:: Exercise aim ::
Search the records below for the string "CrtYd", and report each line that contains it.
▬▬▬
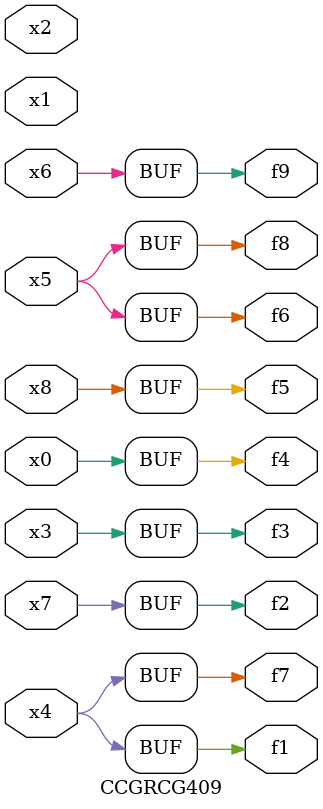
<source format=v>
module CCGRCG409(
	input x0, x1, x2, x3, x4, x5, x6, x7, x8,
	output f1, f2, f3, f4, f5, f6, f7, f8, f9
);
	assign f1 = x4;
	assign f2 = x7;
	assign f3 = x3;
	assign f4 = x0;
	assign f5 = x8;
	assign f6 = x5;
	assign f7 = x4;
	assign f8 = x5;
	assign f9 = x6;
endmodule

</source>
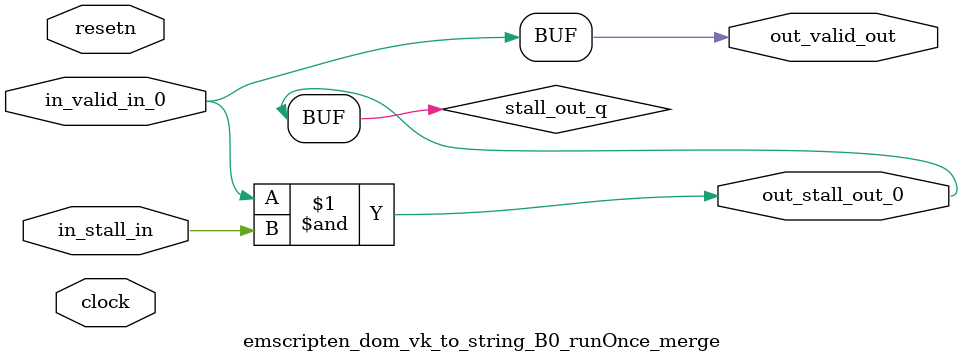
<source format=sv>



(* altera_attribute = "-name AUTO_SHIFT_REGISTER_RECOGNITION OFF; -name MESSAGE_DISABLE 10036; -name MESSAGE_DISABLE 10037; -name MESSAGE_DISABLE 14130; -name MESSAGE_DISABLE 14320; -name MESSAGE_DISABLE 15400; -name MESSAGE_DISABLE 14130; -name MESSAGE_DISABLE 10036; -name MESSAGE_DISABLE 12020; -name MESSAGE_DISABLE 12030; -name MESSAGE_DISABLE 12010; -name MESSAGE_DISABLE 12110; -name MESSAGE_DISABLE 14320; -name MESSAGE_DISABLE 13410; -name MESSAGE_DISABLE 113007; -name MESSAGE_DISABLE 10958" *)
module emscripten_dom_vk_to_string_B0_runOnce_merge (
    input wire [0:0] in_stall_in,
    input wire [0:0] in_valid_in_0,
    output wire [0:0] out_stall_out_0,
    output wire [0:0] out_valid_out,
    input wire clock,
    input wire resetn
    );

    wire [0:0] stall_out_q;


    // stall_out(LOGICAL,6)
    assign stall_out_q = in_valid_in_0 & in_stall_in;

    // out_stall_out_0(GPOUT,4)
    assign out_stall_out_0 = stall_out_q;

    // out_valid_out(GPOUT,5)
    assign out_valid_out = in_valid_in_0;

endmodule

</source>
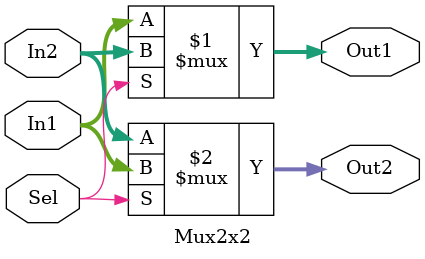
<source format=v>
module Mux2x2  #(
	parameter W = 4
) (
	input 	wire [W-1:0] 	In1,
	input 	wire [W-1:0] 	In2,
	input 	wire  			Sel,
	output 	wire [W-1:0]	Out1,
	output 	wire [W-1:0]	Out2
);

	assign Out1 = (Sel) ? In2 : In1;
	assign Out2 = (Sel) ? In1 : In2;

endmodule
</source>
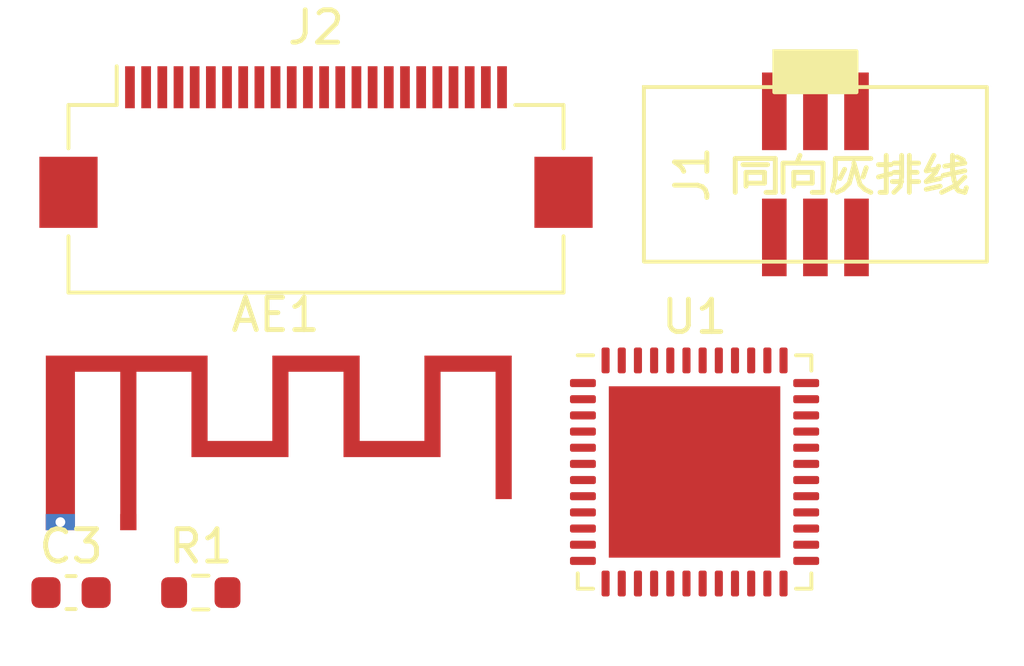
<source format=kicad_pcb>
(kicad_pcb (version 20211014) (generator pcbnew)

  (general
    (thickness 1.6)
  )

  (paper "A4")
  (layers
    (0 "F.Cu" signal)
    (31 "B.Cu" signal)
    (32 "B.Adhes" user "B.Adhesive")
    (33 "F.Adhes" user "F.Adhesive")
    (34 "B.Paste" user)
    (35 "F.Paste" user)
    (36 "B.SilkS" user "B.Silkscreen")
    (37 "F.SilkS" user "F.Silkscreen")
    (38 "B.Mask" user)
    (39 "F.Mask" user)
    (40 "Dwgs.User" user "User.Drawings")
    (41 "Cmts.User" user "User.Comments")
    (42 "Eco1.User" user "User.Eco1")
    (43 "Eco2.User" user "User.Eco2")
    (44 "Edge.Cuts" user)
    (45 "Margin" user)
    (46 "B.CrtYd" user "B.Courtyard")
    (47 "F.CrtYd" user "F.Courtyard")
    (48 "B.Fab" user)
    (49 "F.Fab" user)
    (50 "User.1" user)
    (51 "User.2" user)
    (52 "User.3" user)
    (53 "User.4" user)
    (54 "User.5" user)
    (55 "User.6" user)
    (56 "User.7" user)
    (57 "User.8" user)
    (58 "User.9" user)
  )

  (setup
    (pad_to_mask_clearance 0)
    (pcbplotparams
      (layerselection 0x00010fc_ffffffff)
      (disableapertmacros false)
      (usegerberextensions false)
      (usegerberattributes true)
      (usegerberadvancedattributes true)
      (creategerberjobfile true)
      (svguseinch false)
      (svgprecision 6)
      (excludeedgelayer true)
      (plotframeref false)
      (viasonmask false)
      (mode 1)
      (useauxorigin false)
      (hpglpennumber 1)
      (hpglpenspeed 20)
      (hpglpendiameter 15.000000)
      (dxfpolygonmode true)
      (dxfimperialunits true)
      (dxfusepcbnewfont true)
      (psnegative false)
      (psa4output false)
      (plotreference true)
      (plotvalue true)
      (plotinvisibletext false)
      (sketchpadsonfab false)
      (subtractmaskfromsilk false)
      (outputformat 1)
      (mirror false)
      (drillshape 1)
      (scaleselection 1)
      (outputdirectory "")
    )
  )

  (net 0 "")
  (net 1 "Net-(AE1-Pad1)")
  (net 2 "/EN")
  (net 3 "GND")
  (net 4 "Net-(J1-Pad2)")
  (net 5 "/TX")
  (net 6 "/RX")
  (net 7 "unconnected-(J1-Pad6)")
  (net 8 "unconnected-(J2-Pad1)")
  (net 9 "unconnected-(J2-Pad2)")
  (net 10 "unconnected-(J2-Pad3)")
  (net 11 "unconnected-(J2-Pad4)")
  (net 12 "unconnected-(J2-Pad5)")
  (net 13 "unconnected-(J2-Pad6)")
  (net 14 "unconnected-(J2-Pad7)")
  (net 15 "unconnected-(J2-Pad8)")
  (net 16 "unconnected-(J2-Pad9)")
  (net 17 "unconnected-(J2-Pad10)")
  (net 18 "unconnected-(J2-Pad11)")
  (net 19 "unconnected-(J2-Pad12)")
  (net 20 "unconnected-(J2-Pad13)")
  (net 21 "unconnected-(J2-Pad14)")
  (net 22 "unconnected-(J2-Pad15)")
  (net 23 "unconnected-(J2-Pad16)")
  (net 24 "unconnected-(J2-Pad17)")
  (net 25 "unconnected-(J2-Pad18)")
  (net 26 "unconnected-(J2-Pad19)")
  (net 27 "unconnected-(J2-Pad20)")
  (net 28 "unconnected-(J2-Pad21)")
  (net 29 "unconnected-(J2-Pad22)")
  (net 30 "unconnected-(J2-Pad23)")
  (net 31 "unconnected-(J2-Pad24)")
  (net 32 "+3V3")
  (net 33 "+3.3VA")
  (net 34 "unconnected-(U1-Pad5)")
  (net 35 "unconnected-(U1-Pad6)")
  (net 36 "unconnected-(U1-Pad7)")
  (net 37 "unconnected-(U1-Pad8)")
  (net 38 "unconnected-(U1-Pad10)")
  (net 39 "unconnected-(U1-Pad11)")
  (net 40 "unconnected-(U1-Pad12)")
  (net 41 "unconnected-(U1-Pad13)")
  (net 42 "unconnected-(U1-Pad14)")
  (net 43 "unconnected-(U1-Pad15)")
  (net 44 "unconnected-(U1-Pad16)")
  (net 45 "unconnected-(U1-Pad17)")
  (net 46 "unconnected-(U1-Pad18)")
  (net 47 "unconnected-(U1-Pad20)")
  (net 48 "unconnected-(U1-Pad21)")
  (net 49 "unconnected-(U1-Pad23)")
  (net 50 "unconnected-(U1-Pad24)")
  (net 51 "unconnected-(U1-Pad25)")
  (net 52 "unconnected-(U1-Pad26)")
  (net 53 "unconnected-(U1-Pad27)")
  (net 54 "unconnected-(U1-Pad28)")
  (net 55 "unconnected-(U1-Pad29)")
  (net 56 "unconnected-(U1-Pad30)")
  (net 57 "unconnected-(U1-Pad31)")
  (net 58 "unconnected-(U1-Pad32)")
  (net 59 "unconnected-(U1-Pad33)")
  (net 60 "unconnected-(U1-Pad34)")
  (net 61 "unconnected-(U1-Pad35)")
  (net 62 "unconnected-(U1-Pad36)")
  (net 63 "unconnected-(U1-Pad38)")
  (net 64 "unconnected-(U1-Pad39)")
  (net 65 "unconnected-(U1-Pad41)")
  (net 66 "unconnected-(U1-Pad42)")
  (net 67 "unconnected-(U1-Pad44)")
  (net 68 "unconnected-(U1-Pad45)")
  (net 69 "unconnected-(U1-Pad47)")
  (net 70 "unconnected-(U1-Pad48)")

  (footprint "Resistor_SMD:R_0603_1608Metric" (layer "F.Cu") (at 155.59 115.43))

  (footprint "Capacitor_SMD:C_0603_1608Metric" (layer "F.Cu") (at 151.58 115.43))

  (footprint "Package_DFN_QFN:QFN-48-1EP_7x7mm_P0.5mm_EP5.3x5.3mm" (layer "F.Cu") (at 170.85 111.7))

  (footprint "RF_Antenna:Texas_SWRA117D_2.4GHz_Right" (layer "F.Cu") (at 153.35 113.25))

  (footprint "KisonNew:IDC_1.27mm_6P" (layer "F.Cu") (at 174.585 102.495))

  (footprint "Connector_FFC-FPC:Hirose_FH12-24S-0.5SH_1x24-1MP_P0.50mm_Horizontal" (layer "F.Cu") (at 159.15 101.65))

)

</source>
▬▬▬
:: Written reply ::
    (46 "B.CrtYd" user "B.Courtyard")
    (47 "F.CrtYd" user "F.Courtyard")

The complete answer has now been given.